What do we want to get from those IDS? attacks.

Sometime correlation occurs when alerts are enriched from an informational source, sometime one alert is enough to discover an attack, sometime you need to follow steps or it can even be because of events storm.

I gave a presentation for Cansecwest 2008 on the subject. Slides are available here:

There are a lot of things to say about the correlation (buzz?)word. Sec is one side of the answer.

Richard Bejtlich said...

DPI is nothing but a buzzword to repackage old ideas.

Anonymous said...

My take is that correlation implies cross-device analysis, which is meant to eliminate the "island view" problem that plagues the IDS/IPS with so many false positives. Using this logic, prioritization implies correlating data from various sources:
Vulnerability Scans - V
Target Asset Criticality - T
History of the Attack source - H

For example, a typical formula to calculate the priority based on the criticality of an attack C would be:

P = C x V x T x H, where the
C = [0 thru 1]
V = [0 thru 1]
T = [.5 - 1.5]
H = [1 thru 1.5]

We can see that P can be decreased only by vulnerability data (detected attack is not relevant), and by the target value (target value is low). What is the meaning of this formula?
If the SIEM is used without Vulnerability data and Asset management the false positive issue is going to be accentuated. A SIEM that is not fed with intelligence is worse than IDS.

Roman said...

Anonymous: A SIEM that is not fed with intelligence is worse than IDS.

Actually, I believe the point is that a SIEM that is not manned by (an) intelligence is worthless. Humans correlate information into actionable items; SIEMs can only provide data to that human. If the SIEM isn't providing the right data to that human, the SIEM is worthless. If you don't have a human handling the correlation, you don't have correlation.

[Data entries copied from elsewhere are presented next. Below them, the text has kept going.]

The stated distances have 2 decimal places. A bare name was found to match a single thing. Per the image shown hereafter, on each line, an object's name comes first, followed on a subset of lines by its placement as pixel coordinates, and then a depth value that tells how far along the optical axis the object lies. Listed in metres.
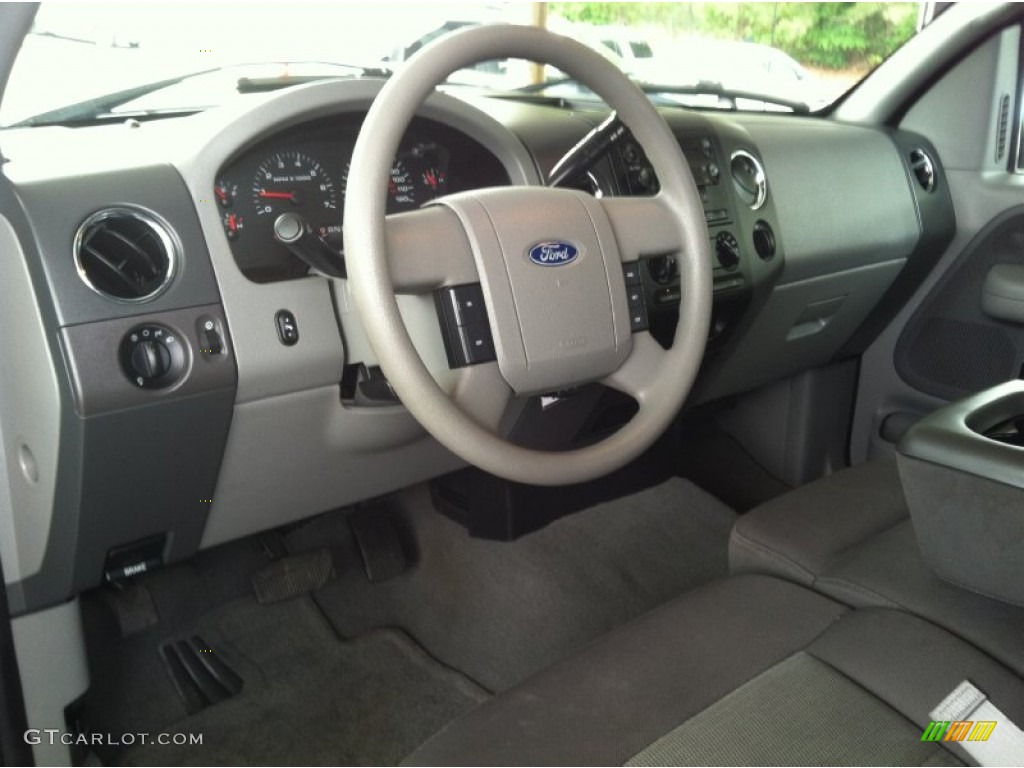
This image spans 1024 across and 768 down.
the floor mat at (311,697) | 1.66
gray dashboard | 1.17
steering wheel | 1.05
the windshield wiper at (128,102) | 1.41
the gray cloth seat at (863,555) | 1.11
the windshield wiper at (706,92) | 2.06
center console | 1.08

Compare this with creating intelligence (the military kind; not the "intelligence" inside the SIEM): you have collector platforms that pull in all kinds of data, and there are technical processes that munge and massage it a bit, but until an intelligence analyst gets ahold of that information and correlates/processes it, it remains information. Once correlated and processed, it becomes intelligence, and thus is now actionable (as long as your analysts are getting the job done).